**Exercise**
Find every line in the records that holds the string "produits". Copy each one.
-- Source data follows --
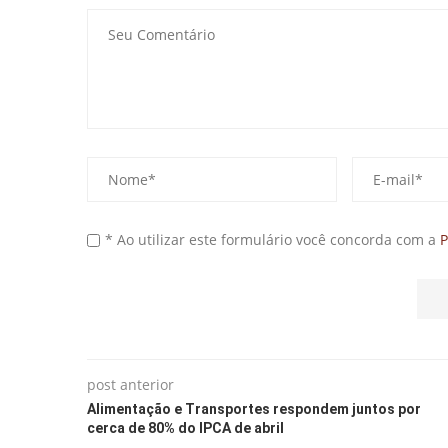
* Ao utilizar este formulário você concorda com a
P
post anterior
Alimentação e Transportes respondem juntos por
cerca de 80% do IPCA de abril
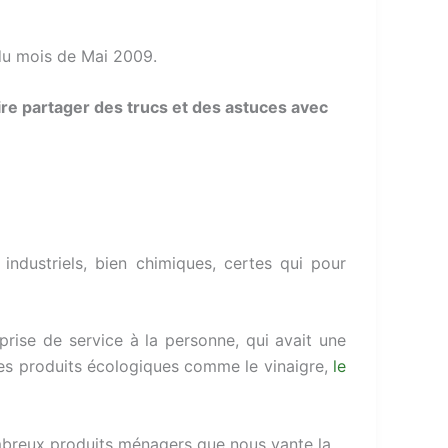
n du mois de Mai 2009.
ire partager des trucs et des astuces avec
ndustriels, bien chimiques, certes qui pour
eprise de service à la personne, qui avait une
 des produits écologiques comme le vinaigre,
le
breux produits ménagers que nous vante la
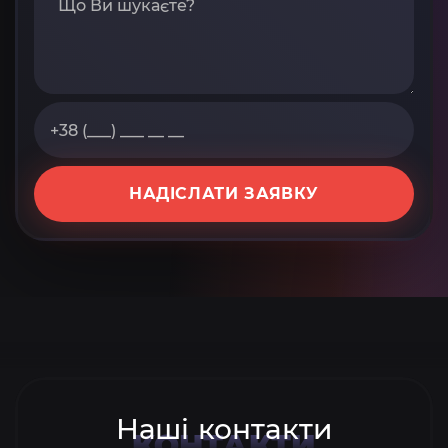
НАДІСЛАТИ ЗАЯВКУ
Наші контакти
КОНТАКТИ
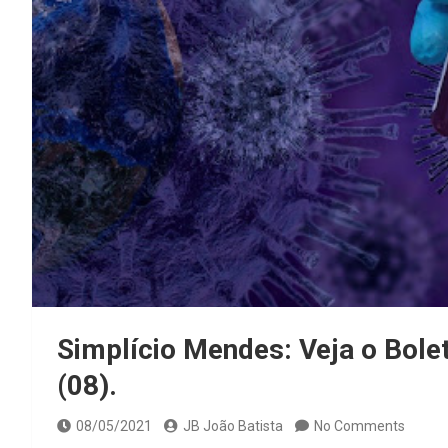
Simplício Mendes: Veja o Bol
(08).
08/05/2021
JB João Batista
No Comments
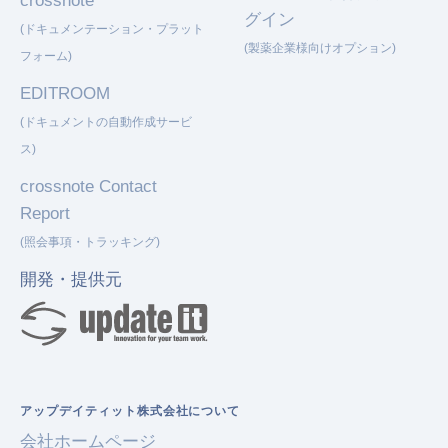
crossnote
グイン
(ドキュメンテーション・プラット
(製薬企業様向けオプション)
フォーム)
EDITROOM
(ドキュメントの自動作成サービ
ス)
crossnote Contact
Report
(照会事項・トラッキング)
開発・提供元
アップデイティット株式会社について
会社ホームページ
-- Source data concluded --
**Reply to the task**
 des produits écologiques comme le vinaigre,
breux produits ménagers que nous vante la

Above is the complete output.